## Materials provided
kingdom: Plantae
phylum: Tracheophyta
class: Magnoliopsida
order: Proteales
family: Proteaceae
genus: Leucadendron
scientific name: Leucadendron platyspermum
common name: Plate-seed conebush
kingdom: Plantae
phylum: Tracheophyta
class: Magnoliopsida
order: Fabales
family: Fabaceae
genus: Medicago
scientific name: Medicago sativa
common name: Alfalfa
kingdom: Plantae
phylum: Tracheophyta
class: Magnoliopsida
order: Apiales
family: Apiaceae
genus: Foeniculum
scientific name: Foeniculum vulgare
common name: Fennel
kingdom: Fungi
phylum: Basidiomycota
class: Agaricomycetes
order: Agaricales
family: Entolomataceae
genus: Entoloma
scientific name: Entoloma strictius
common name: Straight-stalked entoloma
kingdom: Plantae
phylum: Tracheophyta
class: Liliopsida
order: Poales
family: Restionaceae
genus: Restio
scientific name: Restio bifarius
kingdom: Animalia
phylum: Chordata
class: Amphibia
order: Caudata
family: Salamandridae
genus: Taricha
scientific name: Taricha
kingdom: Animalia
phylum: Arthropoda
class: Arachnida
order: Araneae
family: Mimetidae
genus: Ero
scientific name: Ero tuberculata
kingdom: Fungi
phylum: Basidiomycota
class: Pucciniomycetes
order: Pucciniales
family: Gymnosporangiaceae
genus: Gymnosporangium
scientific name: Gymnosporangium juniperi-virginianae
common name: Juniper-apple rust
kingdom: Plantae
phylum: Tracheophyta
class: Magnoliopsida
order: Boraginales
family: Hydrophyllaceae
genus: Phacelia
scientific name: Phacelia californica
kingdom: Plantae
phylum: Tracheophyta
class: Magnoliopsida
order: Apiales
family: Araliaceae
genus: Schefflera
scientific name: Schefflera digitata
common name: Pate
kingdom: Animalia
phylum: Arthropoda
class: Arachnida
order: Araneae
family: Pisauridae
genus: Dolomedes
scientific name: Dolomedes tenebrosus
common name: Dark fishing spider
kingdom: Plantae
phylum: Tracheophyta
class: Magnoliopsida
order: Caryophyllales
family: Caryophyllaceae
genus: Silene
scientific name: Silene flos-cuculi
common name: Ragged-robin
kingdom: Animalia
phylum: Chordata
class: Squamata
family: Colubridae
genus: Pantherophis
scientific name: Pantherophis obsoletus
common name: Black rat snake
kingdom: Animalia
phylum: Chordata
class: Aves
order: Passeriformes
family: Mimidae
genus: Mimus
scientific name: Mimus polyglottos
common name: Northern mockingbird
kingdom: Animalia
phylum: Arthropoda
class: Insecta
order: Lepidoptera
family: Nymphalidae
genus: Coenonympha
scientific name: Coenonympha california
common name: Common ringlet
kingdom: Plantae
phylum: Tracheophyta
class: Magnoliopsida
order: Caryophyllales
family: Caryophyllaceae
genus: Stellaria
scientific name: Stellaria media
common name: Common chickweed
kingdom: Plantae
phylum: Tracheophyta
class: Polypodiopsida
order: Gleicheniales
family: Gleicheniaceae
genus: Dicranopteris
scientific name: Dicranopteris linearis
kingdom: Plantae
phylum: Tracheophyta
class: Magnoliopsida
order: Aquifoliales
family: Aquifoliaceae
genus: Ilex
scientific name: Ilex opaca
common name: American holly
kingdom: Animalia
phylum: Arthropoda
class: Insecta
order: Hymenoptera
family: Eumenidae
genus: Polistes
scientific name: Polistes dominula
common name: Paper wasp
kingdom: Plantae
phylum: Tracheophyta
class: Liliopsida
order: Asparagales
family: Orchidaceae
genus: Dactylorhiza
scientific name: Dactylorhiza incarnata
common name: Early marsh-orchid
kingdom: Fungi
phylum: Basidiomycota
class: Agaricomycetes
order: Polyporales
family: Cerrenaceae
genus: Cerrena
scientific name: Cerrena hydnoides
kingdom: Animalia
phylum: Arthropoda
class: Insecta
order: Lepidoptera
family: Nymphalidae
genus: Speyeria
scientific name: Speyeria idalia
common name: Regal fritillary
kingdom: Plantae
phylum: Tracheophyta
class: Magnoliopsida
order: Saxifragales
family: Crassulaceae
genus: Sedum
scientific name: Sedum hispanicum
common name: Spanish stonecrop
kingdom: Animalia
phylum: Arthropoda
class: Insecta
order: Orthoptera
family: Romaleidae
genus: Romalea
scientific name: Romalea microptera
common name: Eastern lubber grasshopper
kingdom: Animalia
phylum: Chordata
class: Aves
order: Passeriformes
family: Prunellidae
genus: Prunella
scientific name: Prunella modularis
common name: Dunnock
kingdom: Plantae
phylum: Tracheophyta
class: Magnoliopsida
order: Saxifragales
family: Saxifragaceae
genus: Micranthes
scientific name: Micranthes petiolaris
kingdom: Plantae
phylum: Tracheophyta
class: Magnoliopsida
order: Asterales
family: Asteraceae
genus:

## Your instructions
Rewrite the items from the first line down through the line with "common name: Straight-stalked entoloma", swapping every "scientific name" for "Latin name" and leaving everything else as it is. Give back only those lines.

## Exercise result
kingdom: Plantae
phylum: Tracheophyta
class: Magnoliopsida
order: Proteales
family: Proteaceae
genus: Leucadendron
Latin name: Leucadendron platyspermum
common name: Plate-seed conebush
kingdom: Plantae
phylum: Tracheophyta
class: Magnoliopsida
order: Fabales
family: Fabaceae
genus: Medicago
Latin name: Medicago sativa
common name: Alfalfa
kingdom: Plantae
phylum: Tracheophyta
class: Magnoliopsida
order: Apiales
family: Apiaceae
genus: Foeniculum
Latin name: Foeniculum vulgare
common name: Fennel
kingdom: Fungi
phylum: Basidiomycota
class: Agaricomycetes
order: Agaricales
family: Entolomataceae
genus: Entoloma
Latin name: Entoloma strictius
common name: Straight-stalked entoloma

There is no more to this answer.